• _本文_:
金沢に移り住んで最初の春に桜を追いかけようと楽しみに過ごしてきた数カ月,そのときを迎えて,まさかにも3週間以上のながきにわたって楽しめるとは思わなかった.犀川河畔からはじめた観桜も,そろそろ区切りのときがきている.先週満開だった卯辰山に再びでかけて,去りゆく桜の候をたのしむことにして,雨降りの前に飛び出した.

ポットにコーヒーを沸かしたてのコーヒーをつめて,自転車のペダルを踏み込み30分,犀川を越え,小立野をまたぎ,浅野川を通り過ぎ,卯辰山を登った.路には砂のように桜の花びらが流れていた.谷間におりると,少し大気が変わり,清澄な冷たさを感じはじめ,目の前に花が広がる.胸が高なる.

 

今日は曇天で空の様子もふらふらしていたのだが,明るければ彩があり,暗ければ翳りがあり,コヒーを呑みながらぼんやり芝のうえで転がっていたら,僕にとっての桜のエピローグとなってきたように思えた.初々しい桜花もいいが,散りゆく桜もとても美しい.

 

1時間ほど寝そべっていたのだけど,最初は遠巻きにしていた鳥たちが,すこしづつ近づいてくることを感じた.風がなかったのだけど,ときどき花吹雪が落ちてくる.鳥たちの贈り物.間近にくるまで待てなかったのだけど,多くの鳥たちが遊ぶ不思議な場のなかで空をじっとみていた.



鳥たちが騒いで飛びたったあとに,こぼれた花が落ちていた.



寝そべって空をみているうちに幾何学的な線と線の絡みあう様子が影となってきた.天蓋に貼られた薄い硝子の亀裂,あるいは空に張られた電灯線.鳥たちがくぐっていく.いつまでも見ていたい.



そんなどうでもいいようなことを,ぼんやり考えながら,僕の桜の候に区切りをつけたように感じた朝だった.

• _課題 a_:
上の本文（卯辰山の桜をめぐる文章）を、一字も変えずに全文書き写してください。

• _演習用データ_:
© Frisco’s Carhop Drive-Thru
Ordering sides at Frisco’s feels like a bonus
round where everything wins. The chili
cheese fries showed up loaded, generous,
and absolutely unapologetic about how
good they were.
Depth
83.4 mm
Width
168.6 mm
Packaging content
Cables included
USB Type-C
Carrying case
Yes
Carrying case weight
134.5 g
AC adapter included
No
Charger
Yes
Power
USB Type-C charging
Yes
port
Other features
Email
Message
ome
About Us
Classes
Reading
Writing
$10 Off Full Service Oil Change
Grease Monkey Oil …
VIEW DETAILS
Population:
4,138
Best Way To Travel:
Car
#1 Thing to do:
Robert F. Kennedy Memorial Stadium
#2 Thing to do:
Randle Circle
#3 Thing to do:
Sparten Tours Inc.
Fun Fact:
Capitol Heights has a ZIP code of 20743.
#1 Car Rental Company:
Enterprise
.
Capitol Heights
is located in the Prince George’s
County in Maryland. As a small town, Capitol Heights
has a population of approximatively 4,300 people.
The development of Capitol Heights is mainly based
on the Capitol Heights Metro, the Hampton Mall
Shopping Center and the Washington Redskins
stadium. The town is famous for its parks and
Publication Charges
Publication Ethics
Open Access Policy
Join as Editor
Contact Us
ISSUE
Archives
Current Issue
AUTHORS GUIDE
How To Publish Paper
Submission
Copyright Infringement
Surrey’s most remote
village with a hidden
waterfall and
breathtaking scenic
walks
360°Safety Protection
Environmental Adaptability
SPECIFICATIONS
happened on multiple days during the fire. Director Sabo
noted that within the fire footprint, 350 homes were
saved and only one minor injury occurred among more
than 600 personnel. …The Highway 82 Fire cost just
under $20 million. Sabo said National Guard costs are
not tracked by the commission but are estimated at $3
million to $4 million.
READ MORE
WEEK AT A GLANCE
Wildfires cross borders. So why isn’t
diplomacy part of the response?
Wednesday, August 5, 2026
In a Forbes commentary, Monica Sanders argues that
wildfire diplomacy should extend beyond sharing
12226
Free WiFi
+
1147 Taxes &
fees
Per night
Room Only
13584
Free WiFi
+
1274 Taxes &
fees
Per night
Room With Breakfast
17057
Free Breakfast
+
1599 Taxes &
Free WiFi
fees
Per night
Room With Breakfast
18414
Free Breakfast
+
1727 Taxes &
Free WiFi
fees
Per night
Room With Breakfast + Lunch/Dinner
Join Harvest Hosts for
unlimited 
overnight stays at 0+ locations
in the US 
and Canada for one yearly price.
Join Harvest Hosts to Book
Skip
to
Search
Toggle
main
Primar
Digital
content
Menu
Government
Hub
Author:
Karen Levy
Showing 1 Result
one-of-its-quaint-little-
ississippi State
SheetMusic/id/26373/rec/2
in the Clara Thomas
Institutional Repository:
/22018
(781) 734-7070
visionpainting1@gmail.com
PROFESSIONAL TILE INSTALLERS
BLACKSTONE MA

• _課題 b_:
上に並ぶ行のうち、文字列"Capitol"を含むものをすべて抜き出してください。大文字と小文字は区別します。

• _解答例 a_:
金沢に移り住んで最初の春に桜を追いかけようと楽しみに過ごしてきた数カ月,そのときを迎えて,まさかにも3週間以上のながきにわたって楽しめるとは思わなかった.犀川河畔からはじめた観桜も,そろそろ区切りのときがきている.先週満開だった卯辰山に再びでかけて,去りゆく桜の候をたのしむことにして,雨降りの前に飛び出した.

ポットにコーヒーを沸かしたてのコーヒーをつめて,自転車のペダルを踏み込み30分,犀川を越え,小立野をまたぎ,浅野川を通り過ぎ,卯辰山を登った.路には砂のように桜の花びらが流れていた.谷間におりると,少し大気が変わり,清澄な冷たさを感じはじめ,目の前に花が広がる.胸が高なる.

 

今日は曇天で空の様子もふらふらしていたのだが,明るければ彩があり,暗ければ翳りがあり,コヒーを呑みながらぼんやり芝のうえで転がっていたら,僕にとっての桜のエピローグとなってきたように思えた.初々しい桜花もいいが,散りゆく桜もとても美しい.

 

1時間ほど寝そべっていたのだけど,最初は遠巻きにしていた鳥たちが,すこしづつ近づいてくることを感じた.風がなかったのだけど,ときどき花吹雪が落ちてくる.鳥たちの贈り物.間近にくるまで待てなかったのだけど,多くの鳥たちが遊ぶ不思議な場のなかで空をじっとみていた.



鳥たちが騒いで飛びたったあとに,こぼれた花が落ちていた.



寝そべって空をみているうちに幾何学的な線と線の絡みあう様子が影となってきた.天蓋に貼られた薄い硝子の亀裂,あるいは空に張られた電灯線.鳥たちがくぐっていく.いつまでも見ていたい.



そんなどうでもいいようなことを,ぼんやり考えながら,僕の桜の候に区切りをつけたように感じた朝だった.

• _解答例 b_:
Capitol Heights has a ZIP code of 20743.
Capitol Heights
County in Maryland. As a small town, Capitol Heights
The development of Capitol Heights is mainly based
on the Capitol Heights Metro, the Hampton Mall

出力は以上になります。